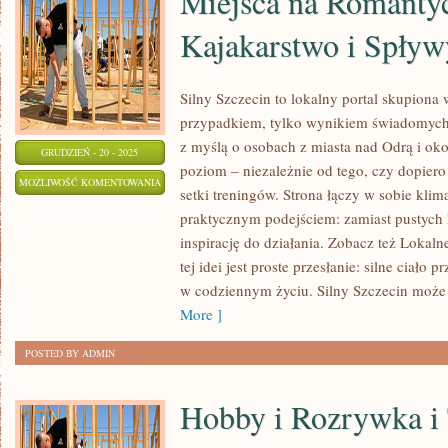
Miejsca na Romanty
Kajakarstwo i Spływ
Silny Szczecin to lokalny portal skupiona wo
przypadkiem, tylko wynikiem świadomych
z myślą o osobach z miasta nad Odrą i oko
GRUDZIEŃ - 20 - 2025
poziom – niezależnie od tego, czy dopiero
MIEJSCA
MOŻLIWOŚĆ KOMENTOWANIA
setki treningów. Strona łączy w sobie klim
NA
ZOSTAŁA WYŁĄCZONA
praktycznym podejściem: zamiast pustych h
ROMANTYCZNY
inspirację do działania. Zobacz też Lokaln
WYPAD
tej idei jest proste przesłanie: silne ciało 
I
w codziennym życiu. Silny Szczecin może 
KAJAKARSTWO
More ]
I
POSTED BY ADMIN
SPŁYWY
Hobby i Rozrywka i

* * *

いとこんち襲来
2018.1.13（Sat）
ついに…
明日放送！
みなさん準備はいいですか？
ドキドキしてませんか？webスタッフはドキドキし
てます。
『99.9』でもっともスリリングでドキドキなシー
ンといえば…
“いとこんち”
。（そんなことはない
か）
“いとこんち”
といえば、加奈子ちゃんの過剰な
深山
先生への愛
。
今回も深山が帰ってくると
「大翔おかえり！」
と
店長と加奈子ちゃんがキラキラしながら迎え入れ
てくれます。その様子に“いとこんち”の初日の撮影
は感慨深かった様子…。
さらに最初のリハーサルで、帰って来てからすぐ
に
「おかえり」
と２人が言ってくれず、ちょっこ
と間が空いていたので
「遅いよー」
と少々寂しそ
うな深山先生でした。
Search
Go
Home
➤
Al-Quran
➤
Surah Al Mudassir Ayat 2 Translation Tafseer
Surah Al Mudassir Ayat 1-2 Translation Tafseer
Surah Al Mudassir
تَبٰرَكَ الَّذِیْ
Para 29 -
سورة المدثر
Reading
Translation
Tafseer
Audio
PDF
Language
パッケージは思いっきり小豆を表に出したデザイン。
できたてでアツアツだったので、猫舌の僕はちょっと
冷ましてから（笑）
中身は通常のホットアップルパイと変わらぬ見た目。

◆ **Task details**
Extract every line in the two blocks above that contains the string "Silny", copying each line in full.

◆ **The answer**
Silny Szczecin to lokalny portal skupiona wo
w codziennym życiu. Silny Szczecin może 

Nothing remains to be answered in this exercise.